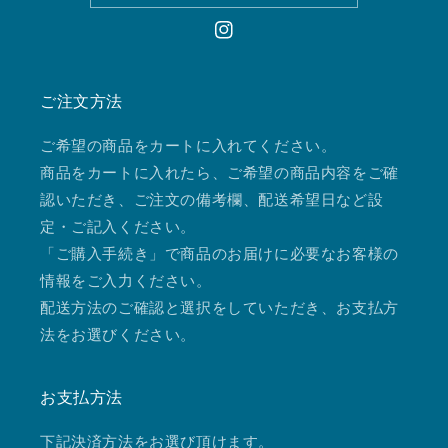
Instagram
ご注文方法
ご希望の商品をカートに入れてください。
商品をカートに入れたら、ご希望の商品内容をご確
認いただき、ご注文の備考欄、配送希望日など設
定・ご記入ください。
「ご購入手続き」で商品のお届けに必要なお客様の
情報をご入力ください。
配送方法のご確認と選択をしていただき、お支払方
法をお選びください。
お支払方法
下記決済方法をお選び頂けます。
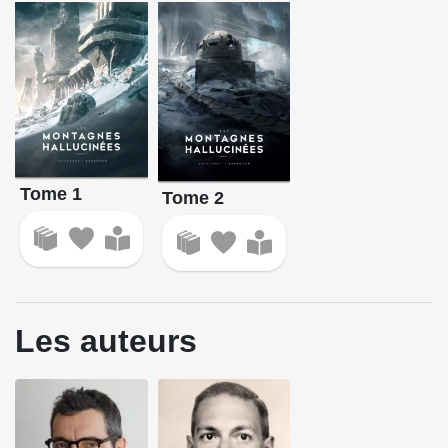
Tome 1
Tome 2
Les auteurs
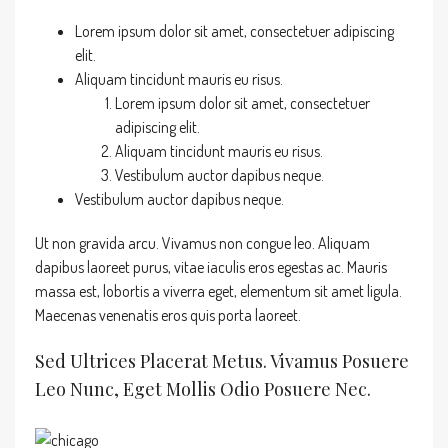
Lorem ipsum dolor sit amet, consectetuer adipiscing
elit.
Aliquam tincidunt mauris eu risus.
Lorem ipsum dolor sit amet, consectetuer
adipiscing elit.
Aliquam tincidunt mauris eu risus.
Vestibulum auctor dapibus neque.
Vestibulum auctor dapibus neque.
Ut non gravida arcu. Vivamus non congue leo. Aliquam
dapibus laoreet purus, vitae iaculis eros egestas ac. Mauris
massa est, lobortis a viverra eget, elementum sit amet ligula.
Maecenas venenatis eros quis porta laoreet.
Sed Ultrices Placerat Metus. Vivamus Posuere
Leo Nunc, Eget Mollis Odio Posuere Nec.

* _Problem description_: From the line containing "下記決済方法をお選び頂けます。" through the last line of the records above, reproduce every line exactly, leaving out the pictures.

* _The answer_:
下記決済方法をお選び頂けます。
Tome 1
Tome 2
Les auteurs
Lorem ipsum dolor sit amet, consectetuer adipiscing
elit.
Aliquam tincidunt mauris eu risus.
Lorem ipsum dolor sit amet, consectetuer
adipiscing elit.
Aliquam tincidunt mauris eu risus.
Vestibulum auctor dapibus neque.
Vestibulum auctor dapibus neque.
Ut non gravida arcu. Vivamus non congue leo. Aliquam
dapibus laoreet purus, vitae iaculis eros egestas ac. Mauris
massa est, lobortis a viverra eget, elementum sit amet ligula.
Maecenas venenatis eros quis porta laoreet.
Sed Ultrices Placerat Metus. Vivamus Posuere
Leo Nunc, Eget Mollis Odio Posuere Nec.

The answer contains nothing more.